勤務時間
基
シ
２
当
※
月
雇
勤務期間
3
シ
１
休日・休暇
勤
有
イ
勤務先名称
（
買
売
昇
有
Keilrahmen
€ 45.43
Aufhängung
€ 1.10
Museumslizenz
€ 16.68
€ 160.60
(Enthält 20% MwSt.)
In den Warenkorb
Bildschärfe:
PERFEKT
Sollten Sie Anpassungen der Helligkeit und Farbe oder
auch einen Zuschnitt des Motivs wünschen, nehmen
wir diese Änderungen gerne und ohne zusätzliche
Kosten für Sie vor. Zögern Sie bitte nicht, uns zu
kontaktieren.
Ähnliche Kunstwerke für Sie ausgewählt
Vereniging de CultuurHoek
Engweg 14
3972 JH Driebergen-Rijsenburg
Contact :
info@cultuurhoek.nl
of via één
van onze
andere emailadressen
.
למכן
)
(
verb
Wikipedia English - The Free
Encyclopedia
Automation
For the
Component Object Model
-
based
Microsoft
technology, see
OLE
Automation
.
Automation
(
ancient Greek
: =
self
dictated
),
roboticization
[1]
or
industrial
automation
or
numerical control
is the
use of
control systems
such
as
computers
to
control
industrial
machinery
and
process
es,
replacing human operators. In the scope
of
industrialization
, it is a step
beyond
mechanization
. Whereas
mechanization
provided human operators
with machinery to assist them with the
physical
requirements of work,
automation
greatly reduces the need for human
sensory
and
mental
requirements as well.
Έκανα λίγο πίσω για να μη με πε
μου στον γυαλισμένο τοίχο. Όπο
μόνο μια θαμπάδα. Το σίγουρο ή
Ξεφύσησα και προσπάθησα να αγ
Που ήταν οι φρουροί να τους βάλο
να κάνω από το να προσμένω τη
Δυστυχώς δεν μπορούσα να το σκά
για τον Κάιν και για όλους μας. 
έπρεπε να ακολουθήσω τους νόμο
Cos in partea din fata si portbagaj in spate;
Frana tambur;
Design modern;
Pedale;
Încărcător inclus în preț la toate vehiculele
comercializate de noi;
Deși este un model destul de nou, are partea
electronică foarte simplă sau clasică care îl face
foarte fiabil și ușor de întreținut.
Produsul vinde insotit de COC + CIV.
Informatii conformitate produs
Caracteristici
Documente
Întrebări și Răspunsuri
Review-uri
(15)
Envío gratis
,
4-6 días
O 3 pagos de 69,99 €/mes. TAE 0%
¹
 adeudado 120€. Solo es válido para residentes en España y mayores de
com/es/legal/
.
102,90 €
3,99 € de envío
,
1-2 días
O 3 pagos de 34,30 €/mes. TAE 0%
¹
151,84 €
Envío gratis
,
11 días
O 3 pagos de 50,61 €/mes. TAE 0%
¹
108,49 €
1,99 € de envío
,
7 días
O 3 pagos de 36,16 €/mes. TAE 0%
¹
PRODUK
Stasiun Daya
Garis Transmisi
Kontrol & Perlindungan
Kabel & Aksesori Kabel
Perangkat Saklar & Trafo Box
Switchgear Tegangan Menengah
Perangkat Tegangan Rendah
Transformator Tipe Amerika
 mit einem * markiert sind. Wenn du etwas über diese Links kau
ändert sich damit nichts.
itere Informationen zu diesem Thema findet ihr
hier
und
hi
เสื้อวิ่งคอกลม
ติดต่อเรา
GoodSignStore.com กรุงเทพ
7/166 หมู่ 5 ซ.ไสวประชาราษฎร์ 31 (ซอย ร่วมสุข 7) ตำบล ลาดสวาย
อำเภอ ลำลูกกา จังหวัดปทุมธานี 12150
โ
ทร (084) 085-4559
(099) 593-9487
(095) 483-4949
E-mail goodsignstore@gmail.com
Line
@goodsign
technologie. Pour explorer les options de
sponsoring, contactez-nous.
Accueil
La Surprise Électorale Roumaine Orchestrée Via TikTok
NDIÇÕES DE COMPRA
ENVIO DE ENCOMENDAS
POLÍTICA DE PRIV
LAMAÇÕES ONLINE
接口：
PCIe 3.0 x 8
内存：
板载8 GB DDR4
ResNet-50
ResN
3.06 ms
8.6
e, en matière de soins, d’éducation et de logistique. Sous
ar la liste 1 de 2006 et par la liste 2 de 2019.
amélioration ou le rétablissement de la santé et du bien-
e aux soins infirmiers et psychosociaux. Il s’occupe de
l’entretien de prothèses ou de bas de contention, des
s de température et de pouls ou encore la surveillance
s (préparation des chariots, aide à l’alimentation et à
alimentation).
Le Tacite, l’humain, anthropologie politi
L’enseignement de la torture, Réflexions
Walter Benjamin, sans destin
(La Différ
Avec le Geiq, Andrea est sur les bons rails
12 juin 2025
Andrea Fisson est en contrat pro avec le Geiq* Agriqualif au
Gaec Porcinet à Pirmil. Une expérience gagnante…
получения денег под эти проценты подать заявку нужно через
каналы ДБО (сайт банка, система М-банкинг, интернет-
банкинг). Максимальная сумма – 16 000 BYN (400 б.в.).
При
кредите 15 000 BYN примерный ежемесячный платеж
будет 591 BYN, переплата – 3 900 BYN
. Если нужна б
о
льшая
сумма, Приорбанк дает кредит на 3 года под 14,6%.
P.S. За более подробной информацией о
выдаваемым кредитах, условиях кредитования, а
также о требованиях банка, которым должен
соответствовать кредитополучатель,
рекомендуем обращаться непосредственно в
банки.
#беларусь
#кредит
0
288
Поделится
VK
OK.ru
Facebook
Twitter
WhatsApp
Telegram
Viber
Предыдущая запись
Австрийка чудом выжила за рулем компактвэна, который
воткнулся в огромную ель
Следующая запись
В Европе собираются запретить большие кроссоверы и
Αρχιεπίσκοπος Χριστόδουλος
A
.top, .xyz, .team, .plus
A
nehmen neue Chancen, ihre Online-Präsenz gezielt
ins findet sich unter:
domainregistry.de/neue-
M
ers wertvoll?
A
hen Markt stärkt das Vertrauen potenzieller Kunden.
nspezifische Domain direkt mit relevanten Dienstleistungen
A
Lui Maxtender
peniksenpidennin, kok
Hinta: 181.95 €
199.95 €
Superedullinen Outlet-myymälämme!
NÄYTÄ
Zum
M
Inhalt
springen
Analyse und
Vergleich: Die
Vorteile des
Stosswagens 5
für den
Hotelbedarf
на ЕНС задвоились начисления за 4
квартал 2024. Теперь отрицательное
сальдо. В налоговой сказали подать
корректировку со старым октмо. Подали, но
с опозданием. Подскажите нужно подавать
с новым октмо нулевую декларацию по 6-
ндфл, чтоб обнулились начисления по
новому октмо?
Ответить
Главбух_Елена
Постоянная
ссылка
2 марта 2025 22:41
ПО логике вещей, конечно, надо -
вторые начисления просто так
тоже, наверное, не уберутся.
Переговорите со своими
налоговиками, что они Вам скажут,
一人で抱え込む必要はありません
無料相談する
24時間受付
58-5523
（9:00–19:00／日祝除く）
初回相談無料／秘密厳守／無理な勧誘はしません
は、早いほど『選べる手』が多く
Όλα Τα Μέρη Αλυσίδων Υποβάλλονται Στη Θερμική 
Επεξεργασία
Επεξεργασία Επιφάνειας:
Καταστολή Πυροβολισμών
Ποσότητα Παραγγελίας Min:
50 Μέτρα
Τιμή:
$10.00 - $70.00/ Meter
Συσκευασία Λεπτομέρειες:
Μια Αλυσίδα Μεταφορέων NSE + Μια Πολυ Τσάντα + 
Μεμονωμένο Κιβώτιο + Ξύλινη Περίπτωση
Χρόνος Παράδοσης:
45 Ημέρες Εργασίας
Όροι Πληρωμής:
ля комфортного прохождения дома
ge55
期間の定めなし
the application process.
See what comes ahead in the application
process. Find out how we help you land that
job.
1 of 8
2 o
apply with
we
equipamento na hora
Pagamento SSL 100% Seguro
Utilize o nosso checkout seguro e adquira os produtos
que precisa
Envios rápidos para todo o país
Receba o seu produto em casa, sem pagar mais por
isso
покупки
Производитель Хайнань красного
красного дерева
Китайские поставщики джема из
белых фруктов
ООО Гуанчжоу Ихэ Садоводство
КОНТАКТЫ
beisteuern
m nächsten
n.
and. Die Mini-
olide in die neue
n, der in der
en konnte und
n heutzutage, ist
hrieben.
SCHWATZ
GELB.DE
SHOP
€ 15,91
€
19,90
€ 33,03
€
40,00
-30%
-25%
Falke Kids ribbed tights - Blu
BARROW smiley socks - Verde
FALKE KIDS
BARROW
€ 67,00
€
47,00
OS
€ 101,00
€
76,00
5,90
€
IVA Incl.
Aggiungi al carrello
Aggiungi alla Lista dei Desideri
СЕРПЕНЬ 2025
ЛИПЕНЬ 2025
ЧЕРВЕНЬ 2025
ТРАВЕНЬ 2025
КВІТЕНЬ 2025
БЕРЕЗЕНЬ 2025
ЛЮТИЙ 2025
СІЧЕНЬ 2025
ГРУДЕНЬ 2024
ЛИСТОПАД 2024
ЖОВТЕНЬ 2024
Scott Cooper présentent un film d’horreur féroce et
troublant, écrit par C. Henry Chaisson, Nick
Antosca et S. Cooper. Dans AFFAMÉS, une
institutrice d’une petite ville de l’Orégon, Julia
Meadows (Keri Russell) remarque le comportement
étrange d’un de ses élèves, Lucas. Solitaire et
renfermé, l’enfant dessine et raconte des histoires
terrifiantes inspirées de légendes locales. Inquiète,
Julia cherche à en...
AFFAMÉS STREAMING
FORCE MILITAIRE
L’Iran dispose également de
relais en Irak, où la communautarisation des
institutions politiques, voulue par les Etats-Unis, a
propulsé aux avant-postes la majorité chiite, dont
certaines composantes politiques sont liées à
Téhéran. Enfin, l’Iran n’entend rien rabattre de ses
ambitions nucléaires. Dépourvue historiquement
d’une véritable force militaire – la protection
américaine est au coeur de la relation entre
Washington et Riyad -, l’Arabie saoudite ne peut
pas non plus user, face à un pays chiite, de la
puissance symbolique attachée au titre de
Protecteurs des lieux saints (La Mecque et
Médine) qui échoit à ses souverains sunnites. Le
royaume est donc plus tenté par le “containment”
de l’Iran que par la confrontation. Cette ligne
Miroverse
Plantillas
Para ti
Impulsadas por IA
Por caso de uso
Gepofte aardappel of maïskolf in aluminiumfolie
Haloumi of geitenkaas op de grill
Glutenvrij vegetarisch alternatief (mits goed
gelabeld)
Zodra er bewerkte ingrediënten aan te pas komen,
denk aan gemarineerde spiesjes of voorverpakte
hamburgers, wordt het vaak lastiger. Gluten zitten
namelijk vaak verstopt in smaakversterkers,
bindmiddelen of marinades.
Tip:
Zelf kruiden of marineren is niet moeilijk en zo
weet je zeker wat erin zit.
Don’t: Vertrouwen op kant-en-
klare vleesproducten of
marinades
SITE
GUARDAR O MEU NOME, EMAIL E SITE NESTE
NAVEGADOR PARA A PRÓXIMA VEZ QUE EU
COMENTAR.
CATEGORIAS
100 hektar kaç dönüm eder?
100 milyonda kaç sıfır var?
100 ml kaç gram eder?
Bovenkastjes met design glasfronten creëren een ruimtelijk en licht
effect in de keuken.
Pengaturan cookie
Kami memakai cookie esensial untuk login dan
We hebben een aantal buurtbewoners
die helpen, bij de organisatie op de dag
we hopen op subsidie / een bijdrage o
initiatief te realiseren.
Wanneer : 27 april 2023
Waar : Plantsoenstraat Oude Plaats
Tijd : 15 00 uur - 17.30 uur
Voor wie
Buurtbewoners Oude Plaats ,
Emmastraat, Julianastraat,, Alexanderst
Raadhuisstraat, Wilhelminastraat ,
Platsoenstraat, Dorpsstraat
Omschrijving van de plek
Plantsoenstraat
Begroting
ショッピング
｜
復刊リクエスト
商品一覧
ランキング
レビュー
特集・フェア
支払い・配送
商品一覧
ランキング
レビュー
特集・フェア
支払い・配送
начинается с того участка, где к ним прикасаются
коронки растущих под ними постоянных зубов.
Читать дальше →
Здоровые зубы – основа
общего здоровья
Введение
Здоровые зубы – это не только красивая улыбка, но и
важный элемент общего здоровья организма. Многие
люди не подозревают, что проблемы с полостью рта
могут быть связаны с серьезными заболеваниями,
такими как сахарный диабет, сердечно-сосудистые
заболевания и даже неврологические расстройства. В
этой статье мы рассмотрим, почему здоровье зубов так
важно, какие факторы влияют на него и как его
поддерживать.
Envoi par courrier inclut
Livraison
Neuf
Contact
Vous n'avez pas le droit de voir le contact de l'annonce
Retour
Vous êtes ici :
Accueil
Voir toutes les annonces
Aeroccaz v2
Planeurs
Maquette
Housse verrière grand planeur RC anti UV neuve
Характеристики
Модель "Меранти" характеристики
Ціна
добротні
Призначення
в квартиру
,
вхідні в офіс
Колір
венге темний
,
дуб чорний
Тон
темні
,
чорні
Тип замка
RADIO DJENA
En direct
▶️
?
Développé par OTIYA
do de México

- DIRECTIONS -
Reproduce the lines from the start of the records through the line containing "3972 JH Driebergen-Rijsenburg", replacing "Warenkorb" with "Einkaufswagen" and leaving everything else unchanged.

- EXPECTED ANSWER -
勤務時間
基
シ
２
当
※
月
雇
勤務期間
3
シ
１
休日・休暇
勤
有
イ
勤務先名称
（
買
売
昇
有
Keilrahmen
€ 45.43
Aufhängung
€ 1.10
Museumslizenz
€ 16.68
€ 160.60
(Enthält 20% MwSt.)
In den Einkaufswagen
Bildschärfe:
PERFEKT
Sollten Sie Anpassungen der Helligkeit und Farbe oder
auch einen Zuschnitt des Motivs wünschen, nehmen
wir diese Änderungen gerne und ohne zusätzliche
Kosten für Sie vor. Zögern Sie bitte nicht, uns zu
kontaktieren.
Ähnliche Kunstwerke für Sie ausgewählt
Vereniging de CultuurHoek
Engweg 14
3972 JH Driebergen-Rijsenburg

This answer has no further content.